Stored data

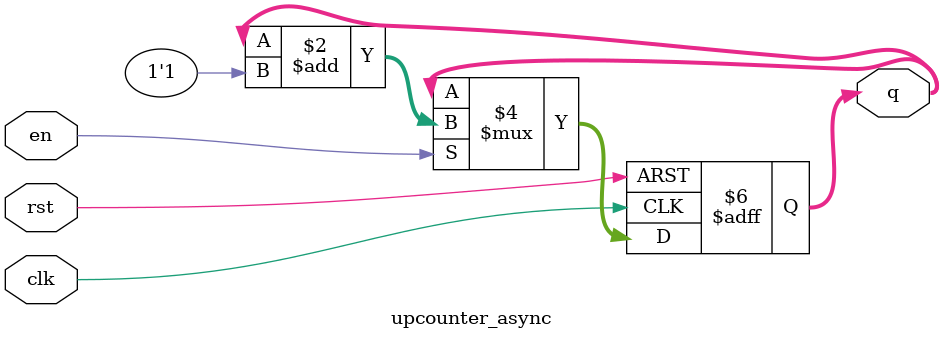
<source format=v>
`timescale 1ns / 1ps


module upcounter_async(clk,rst,en,q);
input clk,rst,en;
output reg [3:0] q;

always@(posedge clk or posedge rst) begin
if (rst)
q<=4'b0000;
else
 if(en)
  q<=q+1'b1;
 else
  q<=q;
end
endmodule


</source>
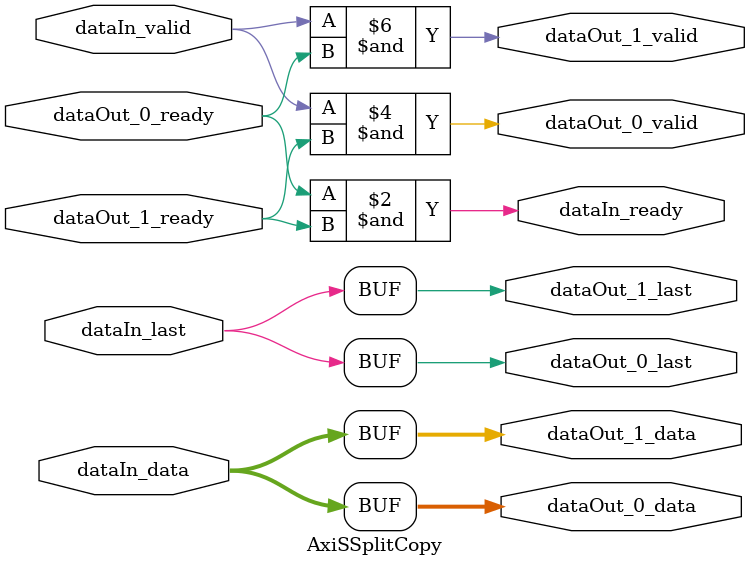
<source format=v>
module AxiSSplitCopy #(
    parameter DATA_WIDTH = 64,
    parameter DEST_WIDTH = 0,
    parameter ID_WIDTH = 0,
    parameter INTF_CLS = "<class 'hwtLib.amba.axis.AxiStream'>",
    parameter IS_BIGENDIAN = 0,
    parameter OUTPUTS = 2,
    parameter USER_WIDTH = 0,
    parameter USE_KEEP = 0,
    parameter USE_STRB = 0
) (
    input wire[63:0] dataIn_data,
    input wire dataIn_last,
    output reg dataIn_ready,
    input wire dataIn_valid,
    output wire[63:0] dataOut_0_data,
    output wire dataOut_0_last,
    input wire dataOut_0_ready,
    output reg dataOut_0_valid,
    output wire[63:0] dataOut_1_data,
    output wire dataOut_1_last,
    input wire dataOut_1_ready,
    output reg dataOut_1_valid
);
    always @(dataOut_0_ready, dataOut_1_ready) begin: assig_process_dataIn_ready
        dataIn_ready = dataOut_0_ready & dataOut_1_ready;
    end
    assign dataOut_0_data = dataIn_data;
    assign dataOut_0_last = dataIn_last;
    always @(dataIn_valid, dataOut_1_ready) begin: assig_process_dataOut_0_valid
        dataOut_0_valid = dataIn_valid & dataOut_1_ready;
    end
    assign dataOut_1_data = dataIn_data;
    assign dataOut_1_last = dataIn_last;
    always @(dataIn_valid, dataOut_0_ready) begin: assig_process_dataOut_1_valid
        dataOut_1_valid = dataIn_valid & dataOut_0_ready;
    end
    generate if (DATA_WIDTH != 64)
        $error("%m Generated only for this param value");
    endgenerate
    generate if (DEST_WIDTH != 0)
        $error("%m Generated only for this param value");
    endgenerate
    generate if (ID_WIDTH != 0)
        $error("%m Generated only for this param value");
    endgenerate
    generate if (INTF_CLS != "<class 'hwtLib.amba.axis.AxiStream'>")
        $error("%m Generated only for this param value");
    endgenerate
    generate if (IS_BIGENDIAN != 0)
        $error("%m Generated only for this param value");
    endgenerate
    generate if (OUTPUTS != 2)
        $error("%m Generated only for this param value");
    endgenerate
    generate if (USER_WIDTH != 0)
        $error("%m Generated only for this param value");
    endgenerate
    generate if (USE_KEEP != 0)
        $error("%m Generated only for this param value");
    endgenerate
    generate if (USE_STRB != 0)
        $error("%m Generated only for this param value");
    endgenerate
endmodule
</source>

** WHAT IS REQUIRED **
Copy the records exactly as they appear, excluding images.

** FINISHED TASK **
<source format=v>
`timescale 1ns / 1ps


module upcounter_async(clk,rst,en,q);
input clk,rst,en;
output reg [3:0] q;

always@(posedge clk or posedge rst) begin
if (rst)
q<=4'b0000;
else
 if(en)
  q<=q+1'b1;
 else
  q<=q;
end
endmodule


</source>
<source format=v>
module AxiSSplitCopy #(
    parameter DATA_WIDTH = 64,
    parameter DEST_WIDTH = 0,
    parameter ID_WIDTH = 0,
    parameter INTF_CLS = "<class 'hwtLib.amba.axis.AxiStream'>",
    parameter IS_BIGENDIAN = 0,
    parameter OUTPUTS = 2,
    parameter USER_WIDTH = 0,
    parameter USE_KEEP = 0,
    parameter USE_STRB = 0
) (
    input wire[63:0] dataIn_data,
    input wire dataIn_last,
    output reg dataIn_ready,
    input wire dataIn_valid,
    output wire[63:0] dataOut_0_data,
    output wire dataOut_0_last,
    input wire dataOut_0_ready,
    output reg dataOut_0_valid,
    output wire[63:0] dataOut_1_data,
    output wire dataOut_1_last,
    input wire dataOut_1_ready,
    output reg dataOut_1_valid
);
    always @(dataOut_0_ready, dataOut_1_ready) begin: assig_process_dataIn_ready
        dataIn_ready = dataOut_0_ready & dataOut_1_ready;
    end
    assign dataOut_0_data = dataIn_data;
    assign dataOut_0_last = dataIn_last;
    always @(dataIn_valid, dataOut_1_ready) begin: assig_process_dataOut_0_valid
        dataOut_0_valid = dataIn_valid & dataOut_1_ready;
    end
    assign dataOut_1_data = dataIn_data;
    assign dataOut_1_last = dataIn_last;
    always @(dataIn_valid, dataOut_0_ready) begin: assig_process_dataOut_1_valid
        dataOut_1_valid = dataIn_valid & dataOut_0_ready;
    end
    generate if (DATA_WIDTH != 64)
        $error("%m Generated only for this param value");
    endgenerate
    generate if (DEST_WIDTH != 0)
        $error("%m Generated only for this param value");
    endgenerate
    generate if (ID_WIDTH != 0)
        $error("%m Generated only for this param value");
    endgenerate
    generate if (INTF_CLS != "<class 'hwtLib.amba.axis.AxiStream'>")
        $error("%m Generated only for this param value");
    endgenerate
    generate if (IS_BIGENDIAN != 0)
        $error("%m Generated only for this param value");
    endgenerate
    generate if (OUTPUTS != 2)
        $error("%m Generated only for this param value");
    endgenerate
    generate if (USER_WIDTH != 0)
        $error("%m Generated only for this param value");
    endgenerate
    generate if (USE_KEEP != 0)
        $error("%m Generated only for this param value");
    endgenerate
    generate if (USE_STRB != 0)
        $error("%m Generated only for this param value");
    endgenerate
endmodule
</source>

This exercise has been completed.